Please write out all of the data below exactly, without including the pictures.

START DATA FOR THIS TASK

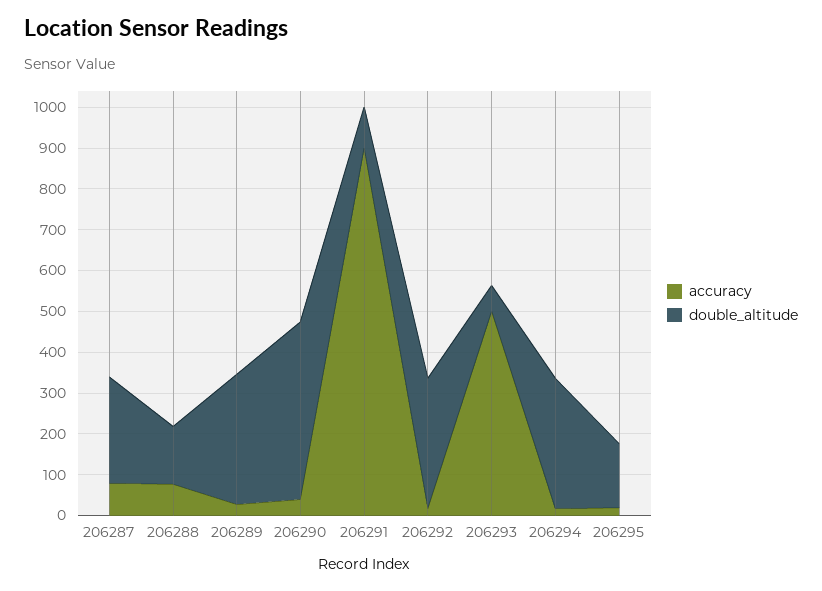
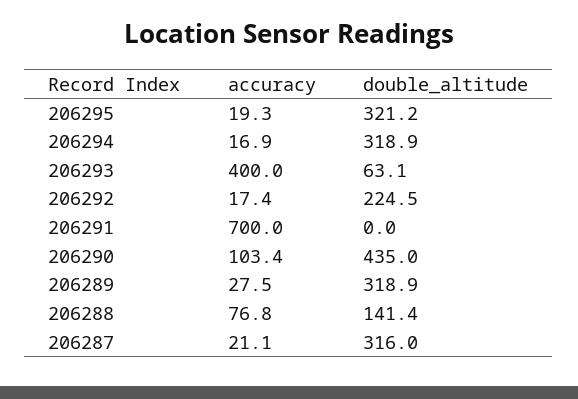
  {
    "accuracy": {
-     "206287": 80,
+     "206287": 21.1,
      "206288": 76.8,
      "206289": 27.5,
-     "206290": 40,
+     "206290": 103.4,
-     "206291": 900,
+     "206291": 700,
      "206292": 17.4,
-     "206293": 500,
+     "206293": 400,
      "206294": 16.9,
      "206295": 19.3
    },
    "double_altitude": {
-     "206287": 260,
+     "206287": 316,
      "206288": 141.4,
      "206289": 318.9,
      "206290": 435,
-     "206291": 100,
+     "206291": 0,
-     "206292": 320,
+     "206292": 224.5,
      "206293": 63.1,
      "206294": 318.9,
-     "206295": 160
+     "206295": 321.2
    }
  }

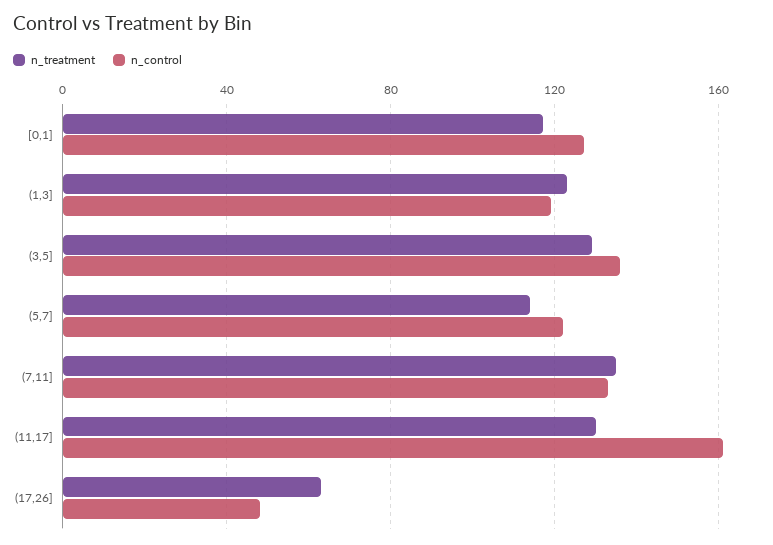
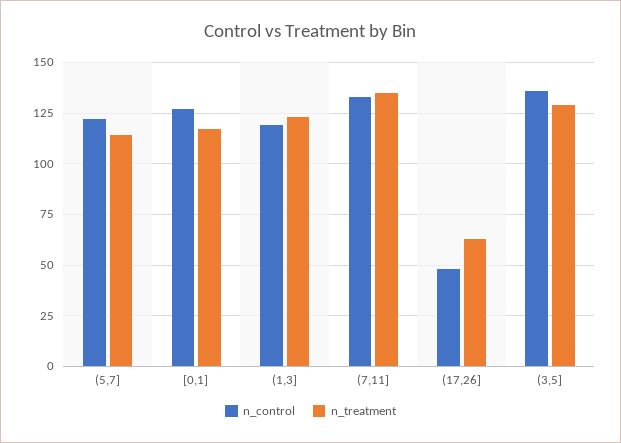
  {
    "n_treatment": {
      "[0,1]": 115,
      "(1,3]": 125,
      "(3,5]": 130,
      "(5,7]": 115,
      "(7,11]": 135,
-     "(11,17]": 130,
      "(17,26]": 65
    },
    "n_control": {
      "[0,1]": 125,
      "(1,3]": 120,
      "(3,5]": 135,
      "(5,7]": 120,
      "(7,11]": 135,
-     "(11,17]": 160,
      "(17,26]": 50
    }
  }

END DATA FOR THIS TASK

- _RESPONSE_:
  {
    "accuracy": {
-     "206287": 80,
+     "206287": 21.1,
      "206288": 76.8,
      "206289": 27.5,
-     "206290": 40,
+     "206290": 103.4,
-     "206291": 900,
+     "206291": 700,
      "206292": 17.4,
-     "206293": 500,
+     "206293": 400,
      "206294": 16.9,
      "206295": 19.3
    },
    "double_altitude": {
-     "206287": 260,
+     "206287": 316,
      "206288": 141.4,
      "206289": 318.9,
      "206290": 435,
-     "206291": 100,
+     "206291": 0,
-     "206292": 320,
+     "206292": 224.5,
      "206293": 63.1,
      "206294": 318.9,
-     "206295": 160
+     "206295": 321.2
    }
  }

  {
    "n_treatment": {
      "[0,1]": 115,
      "(1,3]": 125,
      "(3,5]": 130,
      "(5,7]": 115,
      "(7,11]": 135,
-     "(11,17]": 130,
      "(17,26]": 65
    },
    "n_control": {
      "[0,1]": 125,
      "(1,3]": 120,
      "(3,5]": 135,
      "(5,7]": 120,
      "(7,11]": 135,
-     "(11,17]": 160,
      "(17,26]": 50
    }
  }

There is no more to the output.